New European car sales fell for the first time in 10 months in April as scrapping schemes that had been bolstering sales began to fade, and the economic situation remained difficult, industry association ACEA said.
Governments in many major European car markets launched scrapping incentive schemes to help crisis-hit carmakers in the early part of last year, giving a boost to sales, but schemes have either finished or are being phased out.
The European car market fell 7.4 percent in April, with 1,134,701 new cars registered in European member states last month.
“In the first months of the present year … government support has ended or begun to fade out and the economic situation remains difficult,” ACEA said in a statement.

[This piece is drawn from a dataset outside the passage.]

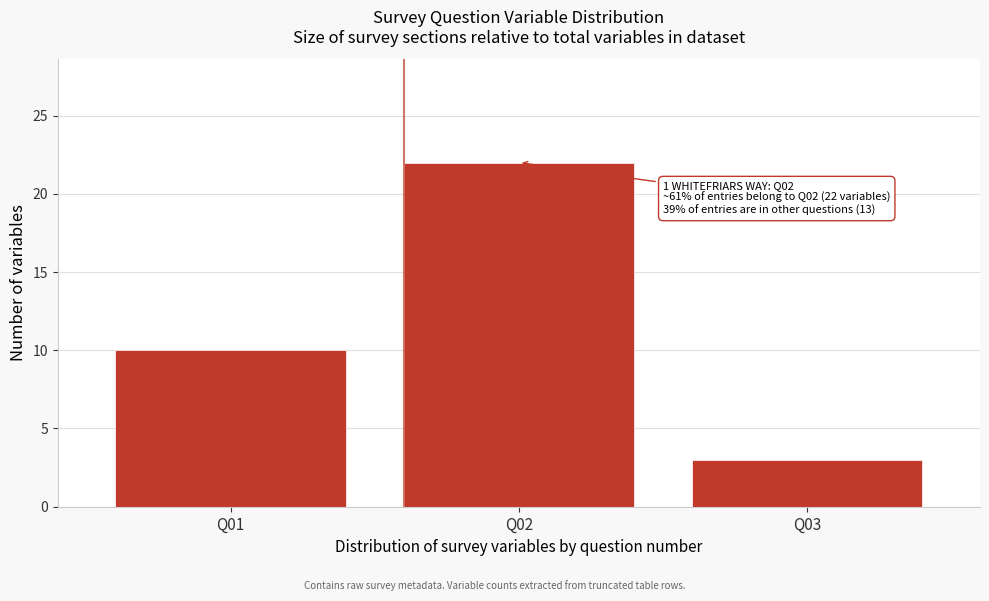

Reading left to right, extract all data points from this chart.

10	22	3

Germany, whose scheme ended in September, posted the largest year-on-year decline in registrations, with a 31.7 percent drop.
France, whose scrapping scheme is still in place, albeit at a reduced level, saw a 1.9 percent increase in registrations.
In the first four months of the year, European registrations were up 4.8 percent year-on-year, but down 11.6 percent compared with the first four months of 2008, before the crisis hit.
ACEA’s data showed that Japan’s Nissan Motor Co Ltd saw a 38.3 percent gain in registrations in April compared with the same month last year. Other gainers were Kia, whose registrations rose 8.9 percent, BMW up 13.1 percent and Renault , up 8.7 percent.
Volkswagen group, Europe’s biggest carmaker, saw its registrations slide 7.7 percent year-on-year in April, while Fiat group sales were down 27.3 percent, GM group sales fell 19.1 percent and Toyota was down 20.7 percent last month.